*** Opening of Information provided ***

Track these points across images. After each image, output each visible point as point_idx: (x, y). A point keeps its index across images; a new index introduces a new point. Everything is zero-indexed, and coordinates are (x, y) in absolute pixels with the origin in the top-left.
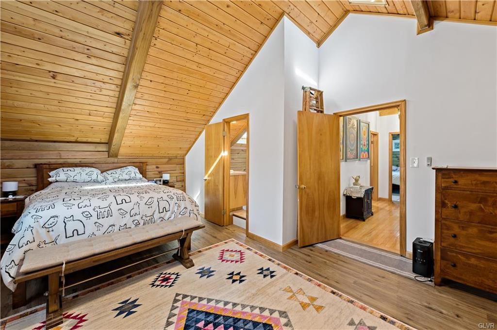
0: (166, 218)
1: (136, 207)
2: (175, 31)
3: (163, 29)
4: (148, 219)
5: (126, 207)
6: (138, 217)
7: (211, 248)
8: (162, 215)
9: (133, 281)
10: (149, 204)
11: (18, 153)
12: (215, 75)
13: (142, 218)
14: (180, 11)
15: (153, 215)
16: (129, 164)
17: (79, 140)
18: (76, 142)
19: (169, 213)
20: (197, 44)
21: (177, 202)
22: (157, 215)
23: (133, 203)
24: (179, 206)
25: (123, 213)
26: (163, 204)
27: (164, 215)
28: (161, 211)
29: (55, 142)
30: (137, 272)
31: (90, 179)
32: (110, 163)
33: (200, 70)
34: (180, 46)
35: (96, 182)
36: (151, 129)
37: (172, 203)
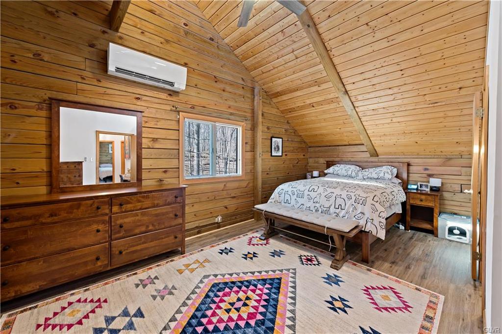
0: (341, 215)
1: (318, 196)
2: (338, 33)
3: (330, 40)
4: (325, 209)
5: (313, 194)
6: (318, 205)
7: (387, 277)
8: (337, 211)
9: (304, 248)
10: (328, 198)
11: (320, 154)
12: (425, 31)
13: (320, 206)
14: (329, 16)
15: (330, 207)
16: (387, 164)
17: (351, 143)
18: (350, 145)
19: (344, 212)
20: (367, 24)
21: (354, 203)
22: (332, 210)
23: (317, 193)
24: (355, 208)
25: (310, 199)
26: (339, 201)
27: (339, 212)
28: (337, 207)
29: (338, 146)
30: (321, 250)
31: (347, 174)
32: (369, 162)
33: (394, 42)
34: (353, 39)
35: (351, 177)
36: (388, 126)
37: (349, 203)
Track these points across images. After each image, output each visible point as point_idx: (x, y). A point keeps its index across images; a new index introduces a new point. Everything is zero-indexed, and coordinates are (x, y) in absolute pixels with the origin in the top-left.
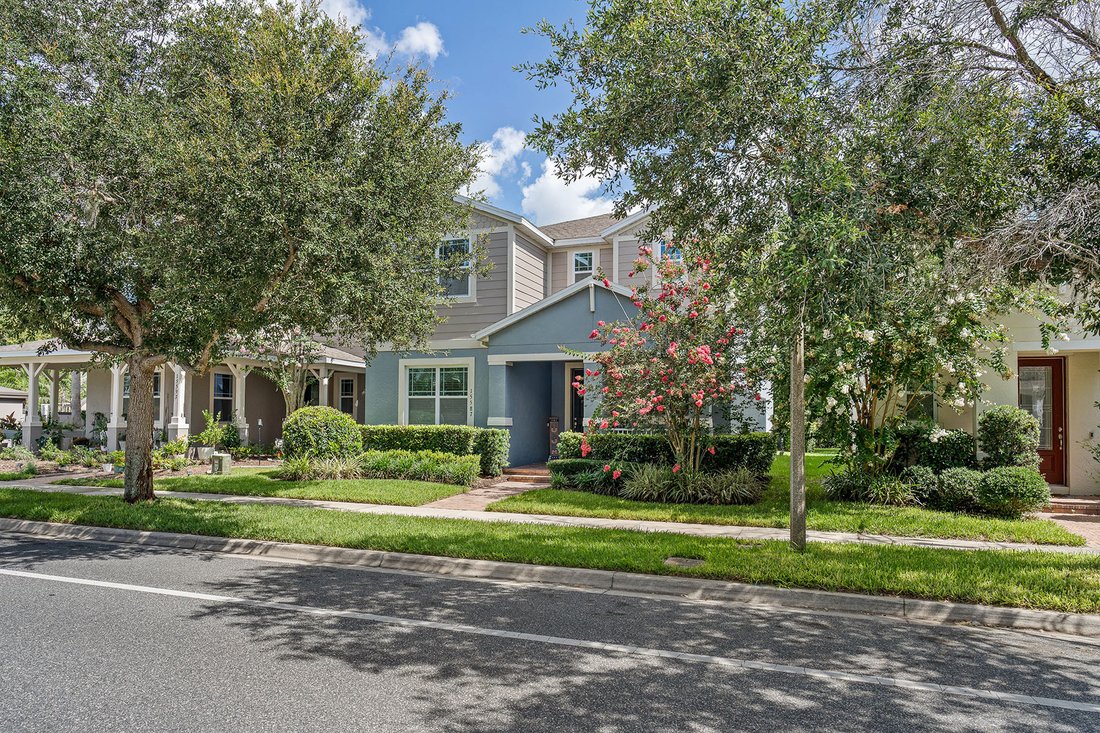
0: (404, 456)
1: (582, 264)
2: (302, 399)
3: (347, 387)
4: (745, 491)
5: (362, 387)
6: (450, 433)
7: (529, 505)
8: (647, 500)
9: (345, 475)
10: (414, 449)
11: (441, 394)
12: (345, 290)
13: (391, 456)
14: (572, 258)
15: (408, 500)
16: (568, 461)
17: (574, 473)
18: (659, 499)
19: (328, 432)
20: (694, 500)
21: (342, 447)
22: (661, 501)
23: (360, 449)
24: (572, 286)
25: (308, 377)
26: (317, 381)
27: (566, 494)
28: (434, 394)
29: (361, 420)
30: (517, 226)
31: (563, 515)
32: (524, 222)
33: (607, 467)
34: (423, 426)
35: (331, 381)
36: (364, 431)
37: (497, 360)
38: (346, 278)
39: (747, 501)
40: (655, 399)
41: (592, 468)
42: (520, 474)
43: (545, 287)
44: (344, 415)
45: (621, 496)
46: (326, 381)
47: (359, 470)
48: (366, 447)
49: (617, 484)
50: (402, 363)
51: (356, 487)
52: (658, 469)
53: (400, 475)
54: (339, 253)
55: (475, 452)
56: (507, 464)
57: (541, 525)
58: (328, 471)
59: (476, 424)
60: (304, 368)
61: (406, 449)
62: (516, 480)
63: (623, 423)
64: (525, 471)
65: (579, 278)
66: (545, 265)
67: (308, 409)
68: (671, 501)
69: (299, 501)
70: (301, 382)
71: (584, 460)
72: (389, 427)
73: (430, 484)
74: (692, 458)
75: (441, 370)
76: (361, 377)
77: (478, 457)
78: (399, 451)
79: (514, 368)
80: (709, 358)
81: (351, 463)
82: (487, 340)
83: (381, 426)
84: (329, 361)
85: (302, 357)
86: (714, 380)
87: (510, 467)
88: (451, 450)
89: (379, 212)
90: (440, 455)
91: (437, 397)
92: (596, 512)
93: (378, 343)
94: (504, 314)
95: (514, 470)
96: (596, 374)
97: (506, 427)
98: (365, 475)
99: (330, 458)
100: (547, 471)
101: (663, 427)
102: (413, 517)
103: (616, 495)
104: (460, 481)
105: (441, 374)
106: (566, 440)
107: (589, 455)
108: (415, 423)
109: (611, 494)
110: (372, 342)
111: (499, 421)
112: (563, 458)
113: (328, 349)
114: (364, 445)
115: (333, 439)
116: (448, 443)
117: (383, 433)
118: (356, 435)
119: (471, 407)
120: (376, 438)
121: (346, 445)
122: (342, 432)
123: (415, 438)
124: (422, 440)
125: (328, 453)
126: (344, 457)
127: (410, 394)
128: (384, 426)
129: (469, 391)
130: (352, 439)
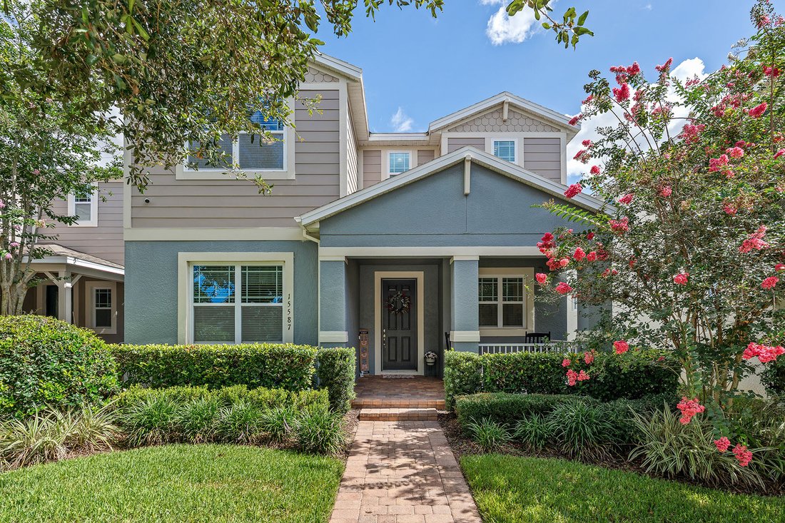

*** Close of Information provided ***

Leave out the pictures and return, exactly as written, only the lines from the line with "83: (381, 426)" through the end of the records above.

Task result =>
83: (381, 426)
84: (329, 361)
85: (302, 357)
86: (714, 380)
87: (510, 467)
88: (451, 450)
89: (379, 212)
90: (440, 455)
91: (437, 397)
92: (596, 512)
93: (378, 343)
94: (504, 314)
95: (514, 470)
96: (596, 374)
97: (506, 427)
98: (365, 475)
99: (330, 458)
100: (547, 471)
101: (663, 427)
102: (413, 517)
103: (616, 495)
104: (460, 481)
105: (441, 374)
106: (566, 440)
107: (589, 455)
108: (415, 423)
109: (611, 494)
110: (372, 342)
111: (499, 421)
112: (563, 458)
113: (328, 349)
114: (364, 445)
115: (333, 439)
116: (448, 443)
117: (383, 433)
118: (356, 435)
119: (471, 407)
120: (376, 438)
121: (346, 445)
122: (342, 432)
123: (415, 438)
124: (422, 440)
125: (328, 453)
126: (344, 457)
127: (410, 394)
128: (384, 426)
129: (469, 391)
130: (352, 439)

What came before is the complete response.